■ 設問
1) 文書抜粋を読み、次の問いに答えよ。
(a) 議事録が公開されたのは何回目の会議か。
(b) 長い意見の重要箇所は何で示すと述べられているか。
(c) 不透明な状況下では何が見出せないとされているか。
2) 文書抜粋のうち、「変化の速い国際経済及び研究環」を含むところから始めて「理者に委ねられるべきである。」の後で止めた部分を、「経営者」を「学長」に替えて書き改めよ。

■ 文書抜粋
%%

いわゆるアンブレラ方式に関する議論が進み始めたようです。

文科省HPより。

 

国立大学の一法人複数大学制度等に関する調査検討会議:文部科学省

 

そしてこのたび、1回目の会議の議事録が公開されました。

 

国立大学の一法人複数大学制度等に関する調査検討会議(第1回) 議事録:文部科学省

 

この議事録、いつものように大変読みにくいです。

初回は各委員がお持ちのお考えを披露されていますので、

どんな意見があったか、少し見ておきましょう。

1つずつの意見がかなり長いので、太字で重要箇所を示します。

少子化の進展や国の財政的基盤の脆弱化に伴い、スケールメリットを生かした資源の有効活用などの観点から一法人複数大学という方式が提案され検討されていることは十分に理解する。国立大学間のみならず、公立や私立大学との間、また研究機関、企業等との間で様々な形で連携体制を構築し強化することは今後増々必要になってくると考える。しかし、大学経営という観点からは、改善改革が図れるであろうが、全国の国立大学に対して一律にこの方式を適用することが最善の道であるか否かは十分に検討する必要がある。つまり一法人複数大学化することによって、各大学がこれまで培ってきた様々な教育と研究の資産やミッションに基づいて築いてきた社会的価値が失われることも十分に有り得る。また個々の構成大学ではなく、総体として評価される可能性が高いことからもそれぞれの構成大学の特色が失われる心配がある。将来を見据えて多様な在り方を許容するということが必要ではないか。また、一法人複数大学化のその先の議論として、少子化によって18歳人口が減少するのだから、国立大学の統廃合もやむなし、との意見も聞かれるが、留学生の増員、人生百年時代に向けた社会人のリカレント教育の推進、高等教育の国際展開、地方創生への貢献など、大学教育に課された責務は大きい。これらの需要については、18歳人口の減少とは別の観点から論じることが必要であって、この視点を今回の議論の主な柱にすることは得策ではないと思っている

 

変化の速い国際経済及び研究環境に適応するとともに、厳しい財政状況及び人口減少という状況下で、イノベーションの促進と人材育成を図るには、大学が利用し得る限られた資源を、ミッションを果たすために有効と思われる分野に集中的・効率的に投入する必要がある。それには組織再編の弾力化等の大胆な改革が必要であり、それらを実現できる強力な経営能力が求められる。不透明な状況下でベストな組織形態は見出せず、それゆえに多様な形態を認め、多様な試みの中からより優れた組織形態が追究されるべきである。ただし、結果についての経営責任は厳しく問われる制度の導入が不可欠である。以上のような観点から、大学における経営と研究教育は分離し、教員はできる限り研究に専念できる、多くの研究時間と研究費を提供されるべきである。他方、経営者は外部環境に適応しつつ、組織全体として最大限の研究成果と人材育成を達成するために学内における資源配分と組織管理を行うことを任務とすべきであり、このような任務は当然、経営を専門とする管理者に委ねられるべきである。

%%

■ 演習データ
%%

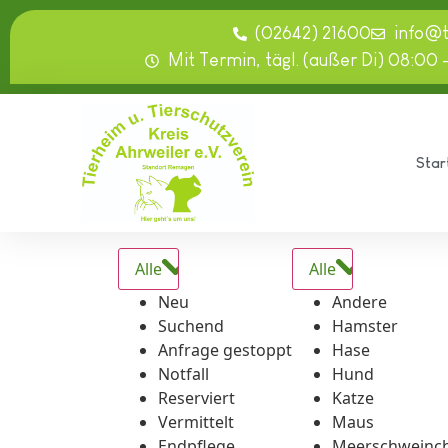
springen
(02642) 21600
info@
Mit Termin, tägl. (außer Di) 08:00 
Star
Alle
Alle
Neu
Andere
Suchend
Hamster
Anfrage gestoppt
Hase
Notfall
Hund
Reserviert
Katze
Vermittelt
Maus
Endpflege
Meerschweinc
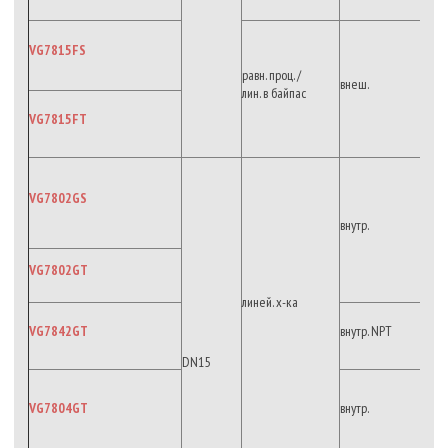
VG7815FS
равн. проц. /
внеш.
лин. в байпас
VG7815FT
VG7802GS
внутр.
VG7802GT
линей. х-ка
VG7842GT
внутр. NPT
DN15
VG7804GT
внутр.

%%

■ 各設問の解答
1)
(a) 1回目（第1回）
(b) 太字
(c) ベストな組織形態

2)
変化の速い国際経済及び研究環境に適応するとともに、厳しい財政状況及び人口減少という状況下で、イノベーションの促進と人材育成を図るには、大学が利用し得る限られた資源を、ミッションを果たすために有効と思われる分野に集中的・効率的に投入する必要がある。それには組織再編の弾力化等の大胆な改革が必要であり、それらを実現できる強力な経営能力が求められる。不透明な状況下でベストな組織形態は見出せず、それゆえに多様な形態を認め、多様な試みの中からより優れた組織形態が追究されるべきである。ただし、結果についての経営責任は厳しく問われる制度の導入が不可欠である。以上のような観点から、大学における経営と研究教育は分離し、教員はできる限り研究に専念できる、多くの研究時間と研究費を提供されるべきである。他方、学長は外部環境に適応しつつ、組織全体として最大限の研究成果と人材育成を達成するために学内における資源配分と組織管理を行うことを任務とすべきであり、このような任務は当然、経営を専門とする管理者に委ねられるべきである。